The dollar’s steady and sometimes fleet downward slide in exchange markets is eliciting a number of interesting explanations, but most commentators are only looking at their favorite piece of the economic puzzle. The dollar is under pressure against, well, every currency that matters. But why, and are there other financial markets oddities demanding attention, like U.S. interest rates?

Part of the explanation for the dollar’s slide is surely the Obama Administration’s pursuit of a wide range of policies sharing the singular characteristic that they would permanently weaken the U.S. economy. Higher taxes on businesses, higher taxes for health care, higher taxes for industrial manipulation in the name of the environment, all insufficient to dent massive deficits are hardly lures for foreign capital.

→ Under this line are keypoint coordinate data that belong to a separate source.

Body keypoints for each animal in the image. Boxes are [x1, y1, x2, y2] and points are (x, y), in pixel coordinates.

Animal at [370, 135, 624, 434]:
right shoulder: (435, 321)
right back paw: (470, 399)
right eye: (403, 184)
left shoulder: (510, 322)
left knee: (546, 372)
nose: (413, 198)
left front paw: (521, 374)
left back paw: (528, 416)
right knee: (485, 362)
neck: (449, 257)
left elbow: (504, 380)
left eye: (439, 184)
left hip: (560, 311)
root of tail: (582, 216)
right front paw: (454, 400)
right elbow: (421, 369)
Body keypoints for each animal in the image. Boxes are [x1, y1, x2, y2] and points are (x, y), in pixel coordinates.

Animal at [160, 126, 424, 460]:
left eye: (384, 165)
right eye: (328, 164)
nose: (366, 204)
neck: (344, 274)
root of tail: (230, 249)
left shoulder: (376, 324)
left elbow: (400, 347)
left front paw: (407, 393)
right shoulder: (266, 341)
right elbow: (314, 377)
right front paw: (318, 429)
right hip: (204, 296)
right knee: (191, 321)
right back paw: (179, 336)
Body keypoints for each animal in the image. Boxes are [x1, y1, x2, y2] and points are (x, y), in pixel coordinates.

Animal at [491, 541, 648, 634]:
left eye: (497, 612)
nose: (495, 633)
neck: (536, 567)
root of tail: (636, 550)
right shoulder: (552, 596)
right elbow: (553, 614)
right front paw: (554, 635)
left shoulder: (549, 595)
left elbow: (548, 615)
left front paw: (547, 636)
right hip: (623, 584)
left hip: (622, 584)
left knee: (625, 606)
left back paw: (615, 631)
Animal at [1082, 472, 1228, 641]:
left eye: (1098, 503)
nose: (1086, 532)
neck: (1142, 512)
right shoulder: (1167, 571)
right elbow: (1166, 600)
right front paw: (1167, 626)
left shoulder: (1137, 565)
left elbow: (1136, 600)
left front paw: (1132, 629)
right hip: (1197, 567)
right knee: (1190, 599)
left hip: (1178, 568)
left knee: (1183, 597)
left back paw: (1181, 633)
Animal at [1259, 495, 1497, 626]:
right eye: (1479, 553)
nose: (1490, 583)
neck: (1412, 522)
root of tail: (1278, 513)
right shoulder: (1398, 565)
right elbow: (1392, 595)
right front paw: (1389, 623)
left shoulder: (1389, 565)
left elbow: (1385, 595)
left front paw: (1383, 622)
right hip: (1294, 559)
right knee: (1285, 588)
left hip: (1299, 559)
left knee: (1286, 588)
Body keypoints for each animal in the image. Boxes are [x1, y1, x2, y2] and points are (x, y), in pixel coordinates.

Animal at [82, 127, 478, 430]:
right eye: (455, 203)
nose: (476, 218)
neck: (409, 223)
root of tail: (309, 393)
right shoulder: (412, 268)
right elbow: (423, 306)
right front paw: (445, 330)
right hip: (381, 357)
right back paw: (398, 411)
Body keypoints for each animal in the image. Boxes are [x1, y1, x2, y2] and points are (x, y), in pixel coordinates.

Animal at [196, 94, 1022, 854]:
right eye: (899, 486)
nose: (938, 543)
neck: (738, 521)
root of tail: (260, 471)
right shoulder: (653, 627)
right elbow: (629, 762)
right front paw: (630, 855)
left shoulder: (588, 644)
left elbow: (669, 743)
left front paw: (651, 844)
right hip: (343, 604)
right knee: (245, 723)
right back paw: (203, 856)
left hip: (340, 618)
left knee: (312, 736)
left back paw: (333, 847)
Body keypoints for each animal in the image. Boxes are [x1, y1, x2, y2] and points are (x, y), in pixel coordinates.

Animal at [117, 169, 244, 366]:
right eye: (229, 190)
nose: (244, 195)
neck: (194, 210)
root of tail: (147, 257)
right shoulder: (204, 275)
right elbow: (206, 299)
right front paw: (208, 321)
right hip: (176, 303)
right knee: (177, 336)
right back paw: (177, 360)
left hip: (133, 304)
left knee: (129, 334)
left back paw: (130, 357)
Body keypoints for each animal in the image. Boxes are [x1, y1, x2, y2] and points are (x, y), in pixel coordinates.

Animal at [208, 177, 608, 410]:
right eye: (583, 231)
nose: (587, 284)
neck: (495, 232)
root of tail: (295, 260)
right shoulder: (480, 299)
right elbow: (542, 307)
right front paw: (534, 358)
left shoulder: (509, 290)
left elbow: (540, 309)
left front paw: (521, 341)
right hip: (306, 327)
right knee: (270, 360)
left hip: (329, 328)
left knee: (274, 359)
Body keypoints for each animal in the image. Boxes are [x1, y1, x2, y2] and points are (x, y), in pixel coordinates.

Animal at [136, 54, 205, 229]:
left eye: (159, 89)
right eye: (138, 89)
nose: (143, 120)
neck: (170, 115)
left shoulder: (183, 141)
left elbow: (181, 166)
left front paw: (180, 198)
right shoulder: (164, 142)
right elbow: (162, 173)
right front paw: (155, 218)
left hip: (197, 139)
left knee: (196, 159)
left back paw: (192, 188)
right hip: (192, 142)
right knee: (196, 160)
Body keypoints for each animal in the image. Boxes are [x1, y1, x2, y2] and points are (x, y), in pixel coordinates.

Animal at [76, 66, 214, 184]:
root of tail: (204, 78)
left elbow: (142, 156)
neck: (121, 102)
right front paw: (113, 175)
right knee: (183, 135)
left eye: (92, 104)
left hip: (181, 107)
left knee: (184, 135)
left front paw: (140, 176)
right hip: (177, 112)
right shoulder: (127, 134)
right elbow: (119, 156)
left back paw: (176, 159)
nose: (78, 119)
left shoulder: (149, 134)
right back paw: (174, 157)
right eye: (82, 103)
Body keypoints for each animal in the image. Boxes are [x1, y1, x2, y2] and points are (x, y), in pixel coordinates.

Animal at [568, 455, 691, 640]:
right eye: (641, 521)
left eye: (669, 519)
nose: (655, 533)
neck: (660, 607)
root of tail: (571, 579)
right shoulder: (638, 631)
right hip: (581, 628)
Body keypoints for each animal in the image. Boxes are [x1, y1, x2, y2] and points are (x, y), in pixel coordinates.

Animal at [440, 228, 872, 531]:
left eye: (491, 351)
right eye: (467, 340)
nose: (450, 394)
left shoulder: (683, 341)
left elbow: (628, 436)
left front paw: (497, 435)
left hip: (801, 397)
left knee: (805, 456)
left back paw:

Part of the explanation may be the dollar was too high against the Euro, the yen, and the Renminbi. The long-running and unsustainable U.S. trade deficit suggests this was so. The Chinese buying a couple trillion in dollar-based assets to prop up the dollar proves this was so. If the dollar was too high, then it should come down. Even a “strong dollar” policy cannot justify a “too strong dollar” policy.

One offered explanation is that foreigners are fleeing the dollar out of fear of resurgent U.S. inflation. The proffered solution then is for the Fed to hike interest rates in the simultaneous defense of a “strong dollar” and against inflation.

But if inflation is such a threat, and it may well be, why then is the 10-year Treasury bond trading at 3.25 percent? It should then be at 5 percent or 6 or higher. Either we are to believe that exchange traders have access to information and knowledge unavailable to the bond markets, or something else is afoot besides an imminent inflation threat.

Why is the dollar falling now? Many possible reasons, but oddly low U.S. interest rates are surely the main immediate and classic reason. The question we should be asking is not about the dollar. We should be asking why the 10-year Treasury is so low.